[Start of section]
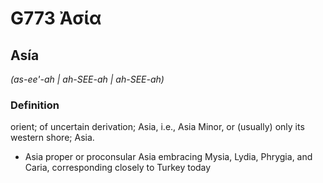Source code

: # G773 Ἀσία

## Asía

_(as-ee'-ah | ah-SEE-ah | ah-SEE-ah)_

### Definition

orient; of uncertain derivation; Asia, i.e., Asia Minor, or (usually) only its western shore; Asia.

- Asia proper or proconsular Asia embracing Mysia, Lydia, Phrygia, and Caria, corresponding closely to Turkey today

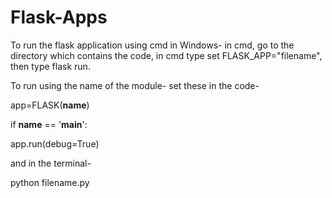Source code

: # Flask-Apps

To run the flask application using cmd in Windows-
in cmd, go to the directory which contains the code, in cmd type set FLASK_APP="filename", then type flask run.

To run using the name of the module-
set these in the code-

app=FLASK(__name__)


if __name__ == '__main__':

app.run(debug=True)

and in the terminal- 

python filename.py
[End of section]
WHAT TO WORK ON | Every line of the material above that has the string "Asia" needs pulling out.

TASK RESPONSE |
orient; of uncertain derivation; Asia, i.e., Asia Minor, or (usually) only its western shore; Asia.
- Asia proper or proconsular Asia embracing Mysia, Lydia, Phrygia, and Caria, corresponding closely to Turkey today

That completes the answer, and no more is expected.